Proceed with caution
“Many institutions went into this thinking, We’ve got content; we’ve got servers; we’ve got the Internet — open up the cash register,” Green says. “It’s not that easy. Most faculty members aren’t techies.”

Rhode has done a great deal of faculty training and dispelled notions that online instruction is merely a matter of throwing PowerPoint presentations and links to reading on a site. Not only do faculty need to be trained, but a school must make sure that Internet technology assistance is available around the clock. Professors must be available via computer every day, rather than just have limited office hours three days a week. Also, teachers need to understand how to help when a student can’t log in properly.

The Learning on Demand report shows that 53 percent of chief academic officers believe learning outcomes in online education are the same as in face-to-face instruction. Nearly one-third viewed online learning as inferior, with only 13 percent seeing it as superior. 

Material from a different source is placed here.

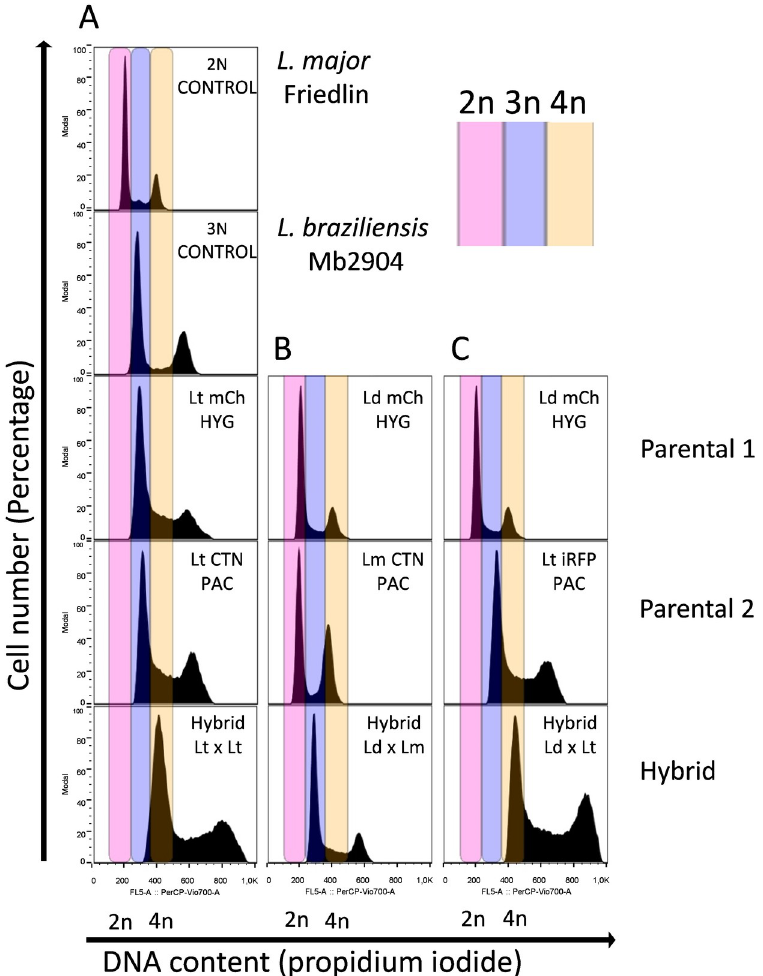
Fig 4. Analysis of the ploidy profile. (A) Representative chart of flow cytometry showing the ploidy of L . tropica mCh HYG (Lt mCh HYG), L . tropica CTN PAC (Lt CTN PAC) and one hybrid of the intraclonal crossing (Hybrid 1 Lt x Lt). (B) Representative chart of flow cytometry showing the ploidy of L . donovani mCh HYG (Ld mCh HYG), L . major CTN PAC (Lm CTN PAC) and one hybrid of the interspecies crossing (Hybrid 1 Ld x Lm). (C) Representative chart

“It’s one thing to know what button to click, but what really is important is for faculty to understand how to teach well with this tool,” Rhode says. “Ultimately, it should save time for the faculty and provide a better learning experience for the students.”

And for Christian schools, there is the question of how to intentionally integrate faith into an online education program.

“How do Christian universities deal with requiring students to attend chapel in a distance environment?” asks Harris, who is working on a Ph.D. in online education. “Some are experimenting with podcasts or online devotional blogs.”

Not for everyone
Several administrators and faculty members say an Internet student must be self-motivated for the experience to turn out well.

“The student who is going to be more successful online is the one who is more self-disciplined,” Bowlin says. “The student who doesn’t have the ability to intentionally do the work is going to fall through the cracks more often than in the classroom.”

Even for an 18-year-old who has grown up with computer gadgets, a residential program might make more sense. 

“For traditional college-age students, it’s critically important to be on a Christian campus if possible those first years away from home,” Bowlin says. “The faculty, staff and student life experience will help them grow.”

“There is still a dynamic for residence life that is rich and supportive of one’s educational experience,” McLeod says. “In-class experience is valued particularly for the helping professions — ministry, teaching, social services, nursing — where people will be spending a lot of time in relationships.”

Still, there is a huge market of Internet-savvy teens who might see college education as viable if it can be accomplished without moving to campus.

“We need to go after these students,” Cook says. “It’s not just those within 300 miles from the school anymore. It’s a global pool.”

“Online education has become the standard delivery system for how we do education,” Harris says. “Everybody is doing it, and those who aren’t should be.”


JOHN W. KENNEDY is news editor of the Pentecostal Evangel.